Earlier on, we touched on Newcastle’s lack of left-back options that would typically suit an attacking possession-based team. As solid as he is defensively, Dan Burn isn’t the most gifted on the ball compared to other full-backs in the top four. Yes, Matthew Targett is another option for Howe, but he also doesn’t possess the star quality of a Champions League player.
Nevertheless, Burn was effective enough in this fixture. When looking to build attacks from their own half, Newcastle could be seen to set up like they are in the image above – Burn tucking in to make a makeshift back three, and Kieran Trippier pushed high and wide on the right flank, like an extra midfielder.
To provide some balance, we would see Gordon on the left flank drop in a little deeper to assist the play rather than stay high on the shoulder of the last defender.
Newcastle utilised the technical ability and awareness of Guimarães when it came to playing out from the back in deep areas, with the Brazilian midfielder often dropping in deep to offer himself as a close outlet.
A small yet imperative detail if Newcastle are to build attacks within their current tactics, as Guimarães has the opportunity to play several passes for his next move after receiving the ball. He could play a pass out to either full-back, go more direct into Isak, or drive forward himself, but there is a fourth option with more minor details.
Guimarães opted to bounce the pass back to the defender, which may seem simple and ineffective, but consider the Villa reaction to Guimarães getting the ball – they squeeze in to press him, allowing his teammates to spread wide and open the pitch up so that when Guimarães does return the ball back to the CB, he has more options to pass forward into.

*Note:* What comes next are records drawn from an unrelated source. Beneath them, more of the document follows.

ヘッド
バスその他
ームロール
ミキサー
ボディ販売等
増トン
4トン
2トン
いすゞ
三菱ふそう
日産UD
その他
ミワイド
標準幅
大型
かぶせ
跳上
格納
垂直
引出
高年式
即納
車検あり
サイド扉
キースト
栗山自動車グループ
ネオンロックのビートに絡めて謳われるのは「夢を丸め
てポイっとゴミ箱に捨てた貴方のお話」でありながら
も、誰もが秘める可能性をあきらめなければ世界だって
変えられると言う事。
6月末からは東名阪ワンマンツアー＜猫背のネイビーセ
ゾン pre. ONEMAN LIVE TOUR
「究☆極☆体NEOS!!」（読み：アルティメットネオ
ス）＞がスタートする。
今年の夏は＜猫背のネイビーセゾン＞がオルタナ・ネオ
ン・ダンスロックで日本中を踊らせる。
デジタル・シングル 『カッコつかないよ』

Playing out from the back takes a certain level of confidence and ability. Playing out from the back, deep in your half under immense pressure, takes both of those things and then some, but it is an action we often see from the Toon. The example above captures it nicely – Joelinton had tracked back to aid his side’s defending against a Villa attack, with the ball ending up at his feet.

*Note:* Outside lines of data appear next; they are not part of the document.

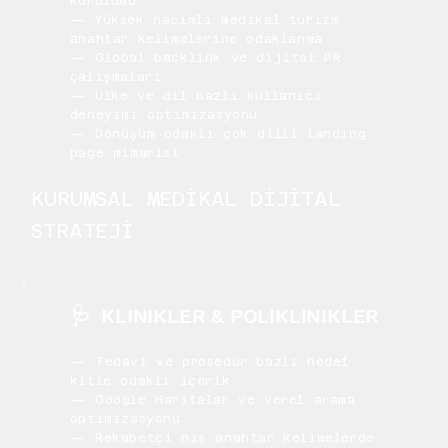
kurulumu
— Yüksek hacimli medikal turizm
anahtar kelimelerine odaklanma
— Global backlink ve dijital PR
çalışmaları
— Ülke ve dil bazlı kullanıcı
deneyimi optimizasyonu
— Dönüşüm odaklı çok dilli landing
page mimarisi
KURUMSAL MEDİKAL DİJİTAL
STRATEJİ
🩺
KLINIKLER & POLIKLINIKLER
— Tedavi ve prosedür bazlı hedef
kitle odaklı içerik
— Google Haritalar ve yerel arama
optimizasyonu
— Rekabetçi niş anahtar kelimelerde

Now, look at his positioning in the image above and how tight that area is, thanks to Villa’s presence. Nobody would’ve blamed Joelinton for simply going long on this one to relieve the pressure, but instead, the midfield feigned a clearance before hooking a reverse pass into Gordon – a brave yet perilous move that did pay dividends. Gordon took the ball well and instantly knew he wanted to carry it forward, which he did, before winning a foul.
Despite playing out from the back well on a regular basis, Newcastle still had a plan B in place as, well, it is impossible to play through the thirds every time you have possession, and as you can see, Villa’s presence in the image above forces Newcastle’s plan B. A long ball into the channel is a classic move made more effective thanks to Isak’s quick reactions and awareness; his pace helps as he darts across to meet the long pass.
A dream start for Newcastle in many different ways. The win, the emphatic scoreline, and Tonali silencing any doubters that he couldn’t cut it in the Premier League will all be incredibly satisfying for Toon fans. Villa will be devasted – losing like that on the season’s opening game can be a real blow. They weren’t as terrible as the scoreline suggested over 90 minutes, and they certainly showed flashes of the team we saw last season, but they clearly need more time to find their feet this season.